Sebagai makhluk hidup, tak awam lagi
kita dengan kebiasaan tolong menolong di masyarakat pada umumnya. Terkadang ada
orang yang tak pandang bulu untuk menolong sesama. Ada yang menolong karena
melihat rupa dan tahta. Ada yang menolong karna memang sudah kenal. Ada yang
menolong karena iba. Dan banyak lagi alasan manusia saling tolong menolong di
kehidupan ini.
"Menolong itu perbuatan baik. Benarkah?"
Belum tentu, tergantung pada apa yang
akan kita tolong. Pertolongan apa yang kita berikan? Sudah benar dan sesuaikah
dengan kaidah agama? Melanggar syariat ataukah tidak? Baik atau buruk kah yang
akan kita lakukan? Semua perlu dipertimbangkan. Waspada
dalam menolong juga perlu. Sebenarnya bukan hanya dalam menolong, tapi dalam
segala hal harus waspada dan tetap berfikir positif atas apa yang kita lakukan.
Sembari menata niat hanya untuk mengharap ridho dan rahmat-Nya ketika hendak
menolong siapapun dan apapun.
Sempat temanku bertanya, “Salahkah
bila aku terlalu baik? Melihat respon orang-orang sekitarku malah seperti itu. Aku
harus bagaimana?”. Aku tau, maksud baik pada orang yang dipertanyakan oleh
temanku yakni dia sering berbaik hati menolong teman-temannya yang membutuhkan
bantuan, tetapi dipandang sebelah mata oleh orang-orang lain.
Kalau menurutku perilaku baik
seseorang tidak bisa disalahkan. Selagi perilaku baiknya memang baik dan benar.

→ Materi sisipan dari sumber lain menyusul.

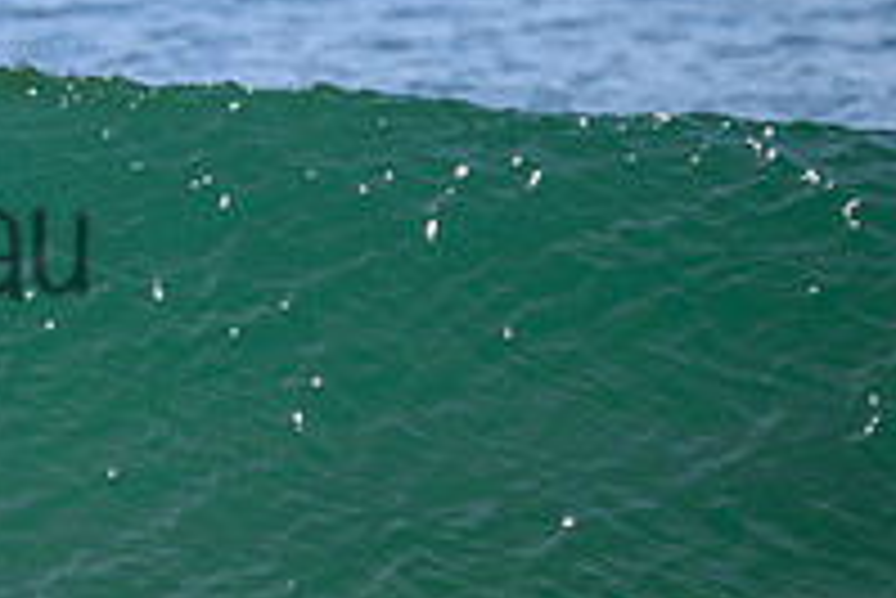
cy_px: 191
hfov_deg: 0.9
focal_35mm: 2330
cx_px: -387
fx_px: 58031
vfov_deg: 0.6
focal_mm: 800
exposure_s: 1/2000
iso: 1600
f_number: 11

Yang perlu dipertanyakan itu pandangan mereka. Mengapa mudah sekali memandang
orang lain sedemikian rupa. Tidakkah ingin berkaca? Kita bukan manusia
sempurna, kita masih berlumur dosa yang sampai saat ini nodanya tak nampak di
diri kita.
Salah seorang temanku yang lain
bercerita, ia mendapat teguran dari salah seorang temannya, “Kamu jangan terlalu
baik, main percaya sama orang kasih pinjam ini itu. Nolong orang sih ya nolong
mba, tapi coba lihat, bagaimana respon orang itu saat kamu butuh dia? Teliti
lagi, dia bisa dipercaya atau tidak?”.
Wuuh, seperti pedang yang membelah
laju pemikiranku. Semula kepercayaan yang penuh ku berikan pada semua orang,
terpecah dan berantakan. Aku mulai melihat rekam jejak orang-orang yang sudah
kupercayai. Aku jadi punya pertanyaan, “Siapa yang salah? Kita yang terlalu
baik atau mereka yang tidak mengerti?”.
Mengapa aku bertanya demikian,
karena aku melihat dari kisah pribadi dan beberapa teman, seringkali kita
merasa sering menolong orang. Seperti kita mengusahakan untuk selalu bisa ada
disetiap mereka membutuhkan bantuan. Tetapi semua tidak berbalik pada saat kita
yang membutuhkan mereka. Semua hilang.
Oh, tunggu. Semua
hilang atau sebenarnya kita yang hilang karena masalah kita sendiri? ingin
dimengerti tapi selalu menyendiri dan menepi dari semua, sehingga sulit
dijangkau oleh mereka yang sebenarnya ingin membantu kita? Ah entahlah.
‘Ikhlas
menolong, tanpa pamrih’
Aku jadi ingat bahwa aku spernah dan
mungkin juga sering mendengar kalimat di atas. Memang benar, ketika kita
menolong harus ikhlas tanpa pamrih, tanpa mengharapkan ada imbalan. Tapi
sebenarnya tidak semata-mata seperti itu. Mari menjelajah hati, jauh ke
dasarnya, mari kita lihat, disana ada secuil pengharapan ‘Semoga kelak bisa
dibantu ketika aku juga mengalami musibah, kesusahan, atau kesulitan’. Dan dari
pengharapan itu, terkadang menuai kekecewaan dan sakit hati ketika tidak
dijumpai satupun mereka yang menguatkan saat tertimpa musibah atau masalah
lain. Entah sebenarnya mereka kemana. Entah sebenarnya mereka mengerti lalu
pura-pura buta dan tuli atau bagaimana. Entah.
“Sebenarnya disini, siapa yang
salah?”
“Tidakkah kamu
berkaca mbak?”, bisik hati kecilku. “Yang salah adalah dirimu dan segala
pengharapanmu. Niatmu kurang mantap, jadi hatimu belum ikhlas”, lanjutnya.
Ah.. Hidup jadi serba salah
mempermasalahkan siapa yang bersalah.